### Task statement
Look below for the line holding "[2061.28 → 2062.28] I love this" and the line holding "[2087.30 → 2089.26] So you can see this". Repeat those two and everything between, exactly.

(Beginning of Information)

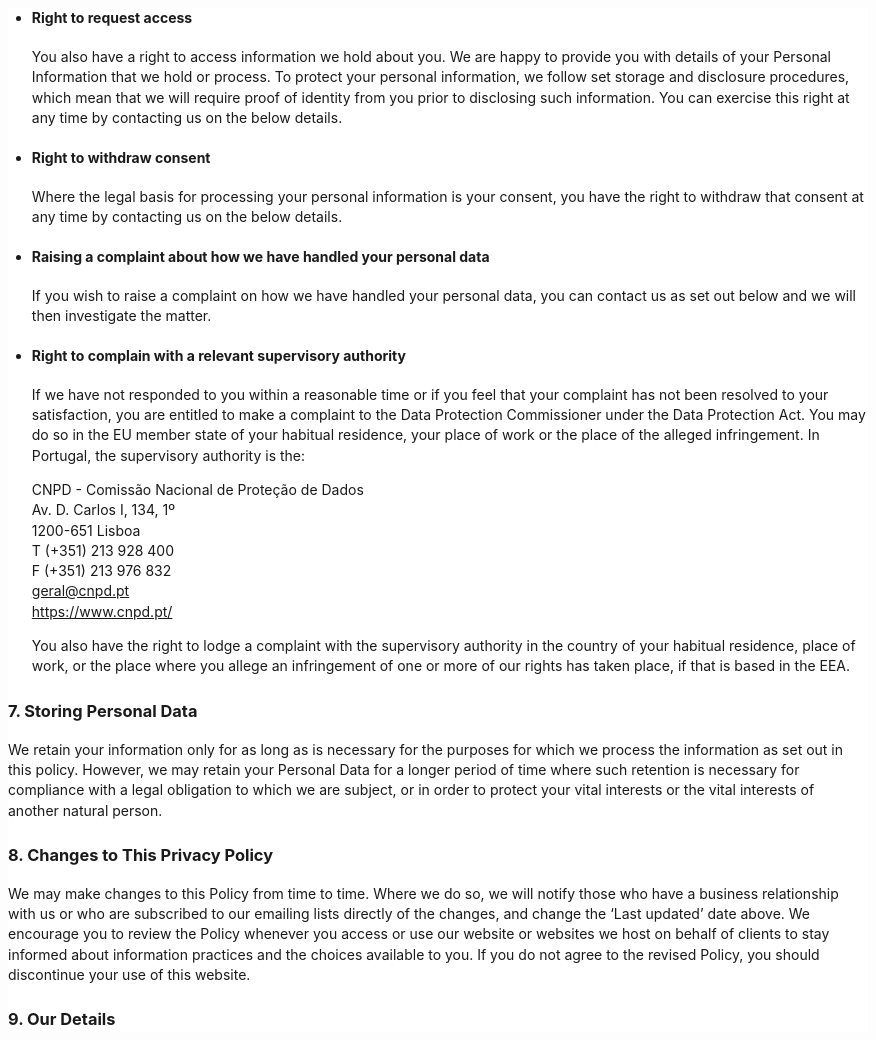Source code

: - #### Right to request access

  You also have a right to access information we hold about you. We are happy to provide you with details of your Personal Information that we hold or process. To protect your personal information, we follow set storage and disclosure procedures, which mean that we will require proof of identity from you prior to disclosing such information. You can exercise this right at any time by contacting us on the below details.

- #### Right to withdraw consent

  Where the legal basis for processing your personal information is your consent, you have the right to withdraw that consent at any time by contacting us on the below details.

- #### Raising a complaint about how we have handled your personal data

  If you wish to raise a complaint on how we have handled your personal data, you can contact us as set out below and we will then investigate the matter.

- #### Right to complain with a relevant supervisory authority

  If we have not responded to you within a reasonable time or if you feel that your complaint has not been resolved to your satisfaction, you are entitled to make a complaint to the Data Protection Commissioner under the Data Protection Act.
  You may do so in the EU member state of your habitual residence, your place of work or the place of the alleged infringement. In Portugal, the supervisory authority is the:

  CNPD - Comissão Nacional de Proteção de Dados <br>
  Av. D. Carlos I, 134, 1º <br>
  1200-651 Lisboa <br>
  T (+351) 213 928 400 <br>
  F (+351) 213 976 832 <br>
  <a href="mailto:geral@cnpd.pt">geral@cnpd.pt</a> <br>
  <a target="_blank" href="https://www.cnpd.pt/">https://www.cnpd.pt/</a> <br>

  You also have the right to lodge a complaint with the supervisory authority in the country of your habitual residence, place of work, or the place where you allege an infringement of one or more of our rights has taken place, if that is based in the EEA.

### 7. Storing Personal Data

We retain your information only for as long as is necessary for the purposes for which we process the information as set out in this policy. However, we may retain your Personal Data for a longer period of time where such retention is necessary for compliance with a legal obligation to which we are subject, or in order to protect your vital interests or the vital interests of another natural person.

### 8. Changes to This Privacy Policy

We may make changes to this Policy from time to time. Where we do so, we will notify those who have a business relationship with us or who are subscribed to our emailing lists directly of the changes, and change the ‘Last updated’ date above. We encourage you to review the Policy whenever you access or use our website or websites we host on behalf of clients to stay informed about information practices and the choices available to you. If you do not agree to the revised Policy, you should discontinue your use of this website.

### 9. Our Details
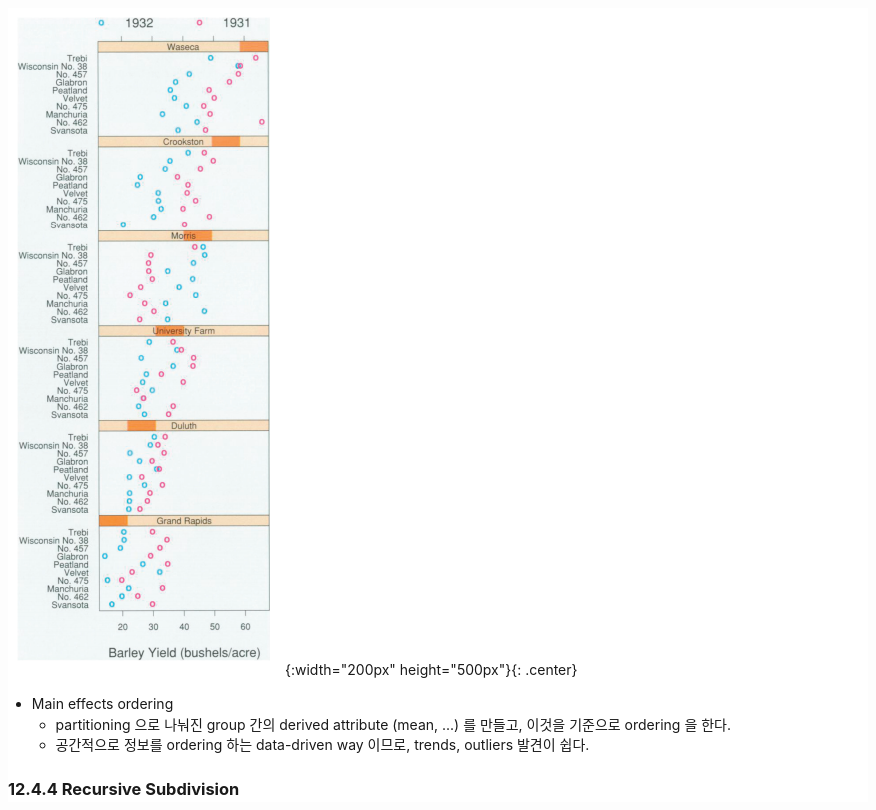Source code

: ![Validation](/assets/images/matrixalignment2.png){:width="200px" height="500px"}{: .center}
- Main effects ordering
  - partitioning 으로 나눠진 group 간의 derived attribute (mean, ...) 를 만들고, 이것을 기준으로 ordering 을 한다.
  - 공간적으로 정보를 ordering 하는 data-driven way 이므로, trends, outliers 발견이 쉽다. 

### 12.4.4 Recursive Subdivision
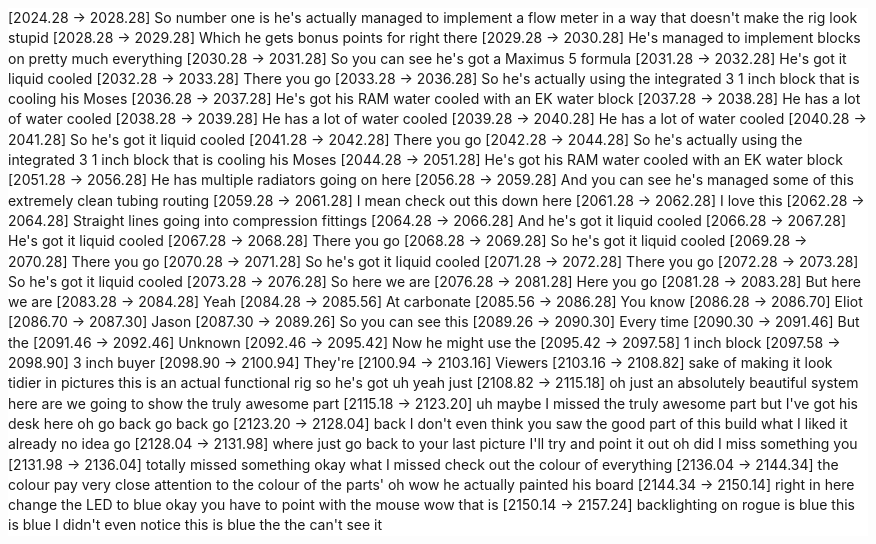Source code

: [2024.28 → 2028.28] So number one is he's actually managed to implement a flow meter in a way that doesn't make the rig look stupid
[2028.28 → 2029.28] Which he gets bonus points for right there
[2029.28 → 2030.28] He's managed to implement blocks on pretty much everything
[2030.28 → 2031.28] So you can see he's got a Maximus 5 formula
[2031.28 → 2032.28] He's got it liquid cooled
[2032.28 → 2033.28] There you go
[2033.28 → 2036.28] So he's actually using the integrated 3 1 inch block that is cooling his Moses
[2036.28 → 2037.28] He's got his RAM water cooled with an EK water block
[2037.28 → 2038.28] He has a lot of water cooled
[2038.28 → 2039.28] He has a lot of water cooled
[2039.28 → 2040.28] He has a lot of water cooled
[2040.28 → 2041.28] So he's got it liquid cooled
[2041.28 → 2042.28] There you go
[2042.28 → 2044.28] So he's actually using the integrated 3 1 inch block that is cooling his Moses
[2044.28 → 2051.28] He's got his RAM water cooled with an EK water block
[2051.28 → 2056.28] He has multiple radiators going on here
[2056.28 → 2059.28] And you can see he's managed some of this extremely clean tubing routing
[2059.28 → 2061.28] I mean check out this down here
[2061.28 → 2062.28] I love this
[2062.28 → 2064.28] Straight lines going into compression fittings
[2064.28 → 2066.28] And he's got it liquid cooled
[2066.28 → 2067.28] He's got it liquid cooled
[2067.28 → 2068.28] There you go
[2068.28 → 2069.28] So he's got it liquid cooled
[2069.28 → 2070.28] There you go
[2070.28 → 2071.28] So he's got it liquid cooled
[2071.28 → 2072.28] There you go
[2072.28 → 2073.28] So he's got it liquid cooled
[2073.28 → 2076.28] So here we are
[2076.28 → 2081.28] Here you go
[2081.28 → 2083.28] But here we are
[2083.28 → 2084.28] Yeah
[2084.28 → 2085.56] At carbonate
[2085.56 → 2086.28] You know
[2086.28 → 2086.70] Eliot
[2086.70 → 2087.30] Jason
[2087.30 → 2089.26] So you can see this
[2089.26 → 2090.30] Every time
[2090.30 → 2091.46] But the
[2091.46 → 2092.46] Unknown
[2092.46 → 2095.42] Now he might use the
[2095.42 → 2097.58] 1 inch block
[2097.58 → 2098.90] 3 inch buyer
[2098.90 → 2100.94] They're
[2100.94 → 2103.16] Viewers
[2103.16 → 2108.82] sake of making it look tidier in pictures this is an actual functional rig so he's got uh yeah just
[2108.82 → 2115.18] oh just an absolutely beautiful system here are we going to show the truly awesome part
[2115.18 → 2123.20] uh maybe I missed the truly awesome part but I've got his desk here oh go back go back go
[2123.20 → 2128.04] back I don't even think you saw the good part of this build what I liked it already no idea go
[2128.04 → 2131.98] where just go back to your last picture I'll try and point it out oh did I miss something you
[2131.98 → 2136.04] totally missed something okay what I missed check out the colour of everything
[2136.04 → 2144.34] the colour pay very close attention to the colour of the parts' oh wow he actually painted his board
[2144.34 → 2150.14] right in here change the LED to blue okay you have to point with the mouse wow that is
[2150.14 → 2157.24] backlighting on rogue is blue this is blue I didn't even notice this is blue the the can't see it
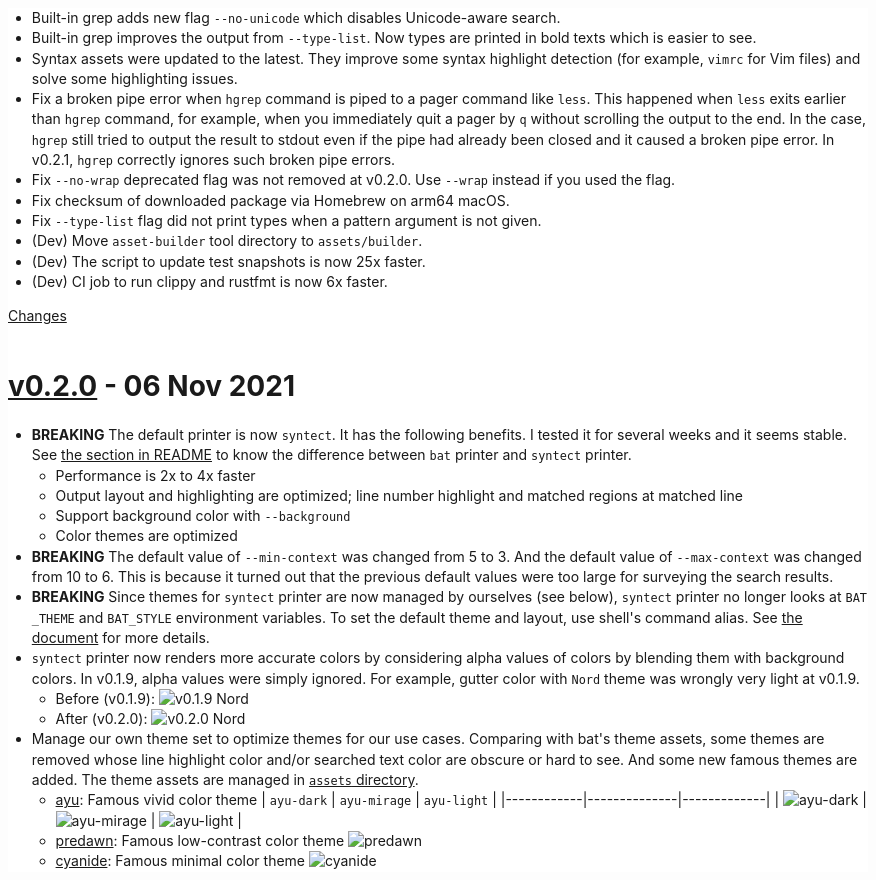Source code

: - Built-in grep adds new flag `--no-unicode` which disables Unicode-aware search.
- Built-in grep improves the output from `--type-list`. Now types are printed in bold texts which is easier to see.
- Syntax assets were updated to the latest. They improve some syntax highlight detection (for example, `vimrc` for Vim files) and solve some highlighting issues.
- Fix a broken pipe error when `hgrep` command is piped to a pager command like `less`. This happened when `less` exits earlier than `hgrep` command, for example, when you immediately quit a pager by `q` without scrolling the output to the end. In the case, `hgrep` still tried to output the result to stdout even if the pipe had already been closed and it caused a broken pipe error. In v0.2.1, `hgrep` correctly ignores such broken pipe errors.
- Fix `--no-wrap` deprecated flag was not removed at v0.2.0. Use `--wrap` instead if you used the flag.
- Fix checksum of downloaded package via Homebrew on arm64 macOS.
- Fix `--type-list` flag did not print types when a pattern argument is not given.
- (Dev) Move `asset-builder` tool directory to `assets/builder`.
- (Dev) The script to update test snapshots is now 25x faster.
- (Dev) CI job to run clippy and rustfmt is now 6x faster.

[Changes][v0.2.1]


<a name="v0.2.0"></a>
# [v0.2.0](https://github.com/rhysd/batgrep/releases/tag/v0.2.0) - 06 Nov 2021

- **BREAKING** The default printer is now `syntect`. It has the following benefits. I tested it for several weeks and it seems stable. See [the section in README](https://github.com/rhysd/hgrep#bat-printer-vs-syntect-printer) to know the difference between `bat` printer and `syntect` printer.
  - Performance is 2x to 4x faster
  - Output layout and highlighting are optimized; line number highlight and matched regions at matched line
  - Support background color with `--background`
  - Color themes are optimized
- **BREAKING** The default value of `--min-context` was changed from 5 to 3. And the default value of `--max-context` was changed from 10 to 6. This is because it turned out that the previous default values were too large for surveying the search results.
- **BREAKING** Since themes for `syntect` printer are now managed by ourselves (see below), `syntect` printer no longer looks at `BAT_THEME` and `BAT_STYLE` environment variables. To set the default theme and layout, use shell's command alias. See [the document](https://github.com/rhysd/hgrep#change-color-theme-and-layout) for more details.
- `syntect` printer now renders more accurate colors by considering alpha values of colors by blending them with background colors. In v0.1.9, alpha values were simply ignored. For example, gutter color with `Nord` theme was wrongly very light at v0.1.9.
  - Before (v0.1.9):
    <img width="584" alt="v0.1.9 Nord" src="https://user-images.githubusercontent.com/823277/140617940-a16aad7e-8b8b-46f2-aba8-158d62559676.png">
  - After (v0.2.0):
    <img width="584" alt="v0.2.0 Nord" src="https://user-images.githubusercontent.com/823277/140617970-fa1bef89-42bc-464a-9c5c-52e3944d2d15.png">
- Manage our own theme set to optimize themes for our use cases. Comparing with bat's theme assets, some themes are removed whose line highlight color and/or searched text color are obscure or hard to see. And some new famous themes are added. The theme assets are managed in [`assets` directory](https://github.com/rhysd/hgrep/tree/main/assets).
  - [ayu](https://github.com/dempfi/ayu): Famous vivid color theme
    | `ayu-dark` | `ayu-mirage` | `ayu-light` |
    |------------|--------------|-------------|
    | <img width="577" alt="ayu-dark" src="https://user-images.githubusercontent.com/823277/140617846-ad16d72a-3467-484d-9700-9df8055a2288.png"> | <img width="577" alt="ayu-mirage" src="https://user-images.githubusercontent.com/823277/140617854-3a76487a-5912-491d-85e3-0091596002c0.png"> | <img width="577" alt="ayu-light" src="https://user-images.githubusercontent.com/823277/140617864-cc3a62c3-081a-453a-b8d2-2fb6061a3061.png"> |
  - [predawn](https://github.com/jamiewilson/predawn): Famous low-contrast color theme
    <img width="577" alt="predawn" src="https://user-images.githubusercontent.com/823277/140617876-f18dc76c-9694-4d00-84d0-7af671554517.png">
  - [cyanide](https://github.com/lefoy/cyanide-theme): Famous minimal color theme
    <img width="584" alt="cyanide" src="https://user-images.githubusercontent.com/823277/140618295-496ba46f-8500-44e5-85b2-d4094a049b68.png">

[v0.2.4]: https://github.com/rhysd/batgrep/compare/v0.2.3...v0.2.4
[v0.2.3]: https://github.com/rhysd/batgrep/compare/v0.2.2...v0.2.3
[v0.2.2]: https://github.com/rhysd/batgrep/compare/v0.2.1...v0.2.2
[v0.2.1]: https://github.com/rhysd/batgrep/compare/v0.2.0...v0.2.1
[v0.2.0]: https://github.com/rhysd/batgrep/compare/v0.1.9...v0.2.0
[v0.1.9]: https://github.com/rhysd/batgrep/compare/v0.1.8...v0.1.9
[v0.1.8]: https://github.com/rhysd/batgrep/compare/v0.1.7...v0.1.8
[v0.1.7]: https://github.com/rhysd/batgrep/compare/v0.1.6...v0.1.7
[v0.1.6]: https://github.com/rhysd/batgrep/compare/v0.1.5...v0.1.6
[v0.1.5]: https://github.com/rhysd/batgrep/compare/v0.1.4...v0.1.5
[v0.1.4]: https://github.com/rhysd/batgrep/compare/v0.1.3...v0.1.4
[v0.1.3]: https://github.com/rhysd/batgrep/compare/v0.1.2...v0.1.3
[v0.1.2]: https://github.com/rhysd/batgrep/compare/v0.1.1...v0.1.2
[v0.1.1]: https://github.com/rhysd/batgrep/tree/v0.1.1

(End of Information)

### Solution to this exercise
[2061.28 → 2062.28] I love this
[2062.28 → 2064.28] Straight lines going into compression fittings
[2064.28 → 2066.28] And he's got it liquid cooled
[2066.28 → 2067.28] He's got it liquid cooled
[2067.28 → 2068.28] There you go
[2068.28 → 2069.28] So he's got it liquid cooled
[2069.28 → 2070.28] There you go
[2070.28 → 2071.28] So he's got it liquid cooled
[2071.28 → 2072.28] There you go
[2072.28 → 2073.28] So he's got it liquid cooled
[2073.28 → 2076.28] So here we are
[2076.28 → 2081.28] Here you go
[2081.28 → 2083.28] But here we are
[2083.28 → 2084.28] Yeah
[2084.28 → 2085.56] At carbonate
[2085.56 → 2086.28] You know
[2086.28 → 2086.70] Eliot
[2086.70 → 2087.30] Jason
[2087.30 → 2089.26] So you can see this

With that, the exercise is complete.